Chers amis d’I.V.V.! Chacun de vous le sait. Olivier ne fait pas que « pédaler ». Non seulement, malgré ses propos dubitatifs et les regards inquiets des seuls nouveaux, il traverse intempéries et dénivelés à haut pourcentage, sans jamais défaillir, mais il a, en plus, la lourde tâche de faire vivre, par le site qu’il a créé, notre groupe I.V.V. Il inscrit dans la longue durée, au travers de la banalité de certains de nos jours quotidiens, ce grand moment d’effervescence morale, d’effort physique, de plaisir bucolique et gustatif, comme de chaude convivialité, que sont, chaque année, pour les Ivvins, les jours de l’Ascension. Bref, grâce à sa compétence (et chacun sait combien pour les Ivvins la compétence est une valeur !) en informatique, à son assiduité et à sa fidélité au Mac, il participe activement à la construction de la mémoire collective d’IVV. Il l’inscrit dans nos ordinateurs et comme dit le dicton : « La parole s’envole, ce qui est écrit reste. »
Or, Olivier m’a demandé de mettre par écrit la petite allocution finale que j’avais faite lors de la dernière soirée de notre randonnée en Roussillon .Vue la responsabilité du demandeur, il ne m’était pas possible de me dérober. J’ai donc accepté. Mais vous conviendrez avec moi que la tâche n’est pas facile.

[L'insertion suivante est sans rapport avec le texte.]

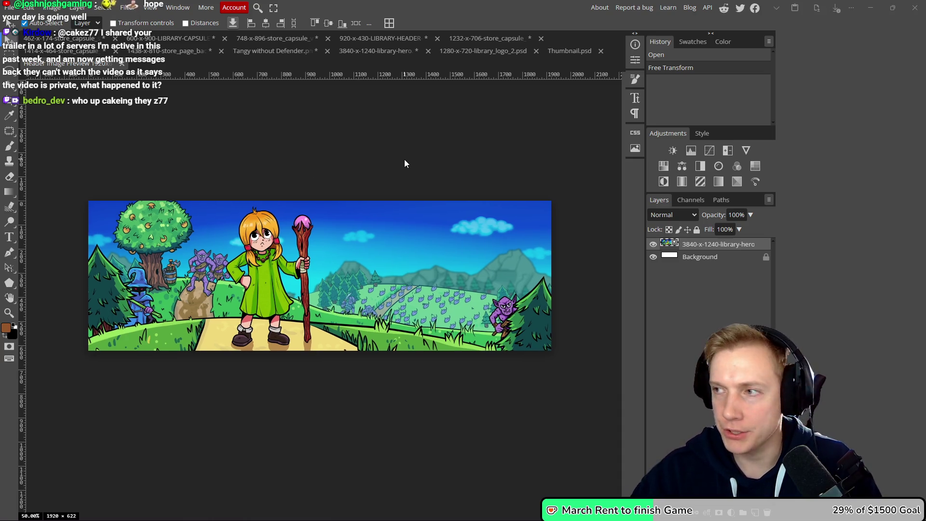
pyautogui.press('alt+Tab')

Non seulement en raison du « surbookage » ambiant des fins d’années universitaires, mais, surtout, comment transposer dans un texte écrit, ce foisonnement d’idées et de paroles improvisées qu’a suscité chez moi le soutien chaleureux et gai, aux clameurs stimulantes, de l’Assemblée des Ivvins ? N’ai-je pas partagé, durant ce moment, le vécu des « Chevaliers de la Table Ronde » ? Encore un paradoxe d’IVV ! Faire revivre à l’époque postmoderne et républicaine, les grands moments du Haut Moyen Age : effort viril, grandeur des sentiments moraux, solidarité et égalité (certes, seulement entre pairs !), courtoisie envers les dames et épreuves d’adoubement pour les entrants. Serait-ce abuser de la métaphore que de dire qu’il y a un peu de l’image et de l’effet « Roi Richard » en la présence de notre « Chef », que l’époque moderne nous amène à appeler « Historique » ? Mais, comment faire entrer dans une écriture que la Lettre rend inerte le dynamisme de la Parole vivante ? Impossible ! Ce ne peut être le même texte ! Un abstract ? Peut être ! Des oublis ? Sûrement ! Oui, des mots, sans contexte et sans ambiance ! Bref, voici, le synopsis de ce qui aurait pu être un film.

 
Discours prononcé par Jacques Saliba le 22 mai à Estagel

Chers Ivvins,

Certains d’entre vous ne le savent peut-être pas, mais, je suis ici en mission !
Lors des nombreuses festivités d’IVV à Paris, auxquelles je participe avec Brigitte Saliba, j’ai fait part à certains d’entre vous de ma possibilité d’organiser un circuit IVV en Suisse. Par amitié et par esprit démocratique, mais aussi, sûrement, par prudence et par expérience, ceux ci m’ont suggéré d’accompagner la sortie en Roussillon. Je pourrai, ainsi, me faire une idée de votre fonctionnement et soumettre à l’Assemblée d’IVV mon projet. Olivier a été mandaté pour me proposer de bénéficier de la place laissée libre par l’absence de Dominique.
Durant quatre jours j’ai, donc, suivi, dans les voiture-balais, la colonne IVV. J’ai pu, en toute empathie, croyez-moi, vous voir pédaler et partager avec vous la vie quotidienne, hors vélo, du cycliste : boire et manger, débattre et plaisanter… Comme tout le monde sait que je suis sociologue et qu’en IVV, un spécialiste est toujours reconnu, j’ai senti s’élaborer, de jour en jour, une demande implicite : « Toi qui est formé à observer les groupes, à écouter, à évaluer…dis-nous comment on est ! «. Vous m’avez compris ? Mais je ne vais pas vous faire le coup de « l’audit », du « coaching », des « bilans de compétences »…Vous y êtes en plein par votre boulot ! Non, je ne vais pas vous faire entrer, ici, dans les jeux du sérieux. Je me contenterai de vous renvoyer, par petites touches, autant que possible avec humour, les impressions que mon regard et mon écoute flottante de sociologue ont saisies au hasard des moments de la vie en IVV. Car, je ne vais pas vous faire, non plus, le coup de l’analyse scientifique et objective. Vous en lisez suffisamment dans vos journaux et en écoutez bien assez à la radio ou à la télé ! Trop investi dans le groupe, je n’ai aucune envie de le faire. Je tiens à partager avec vous, en toute naïveté et aveuglement (« l’aveuglement volontaire » ça existe) les Journées de l’Ascension. A trop analyser la fête ne risque-t-on pas de devenir un trouble fête ?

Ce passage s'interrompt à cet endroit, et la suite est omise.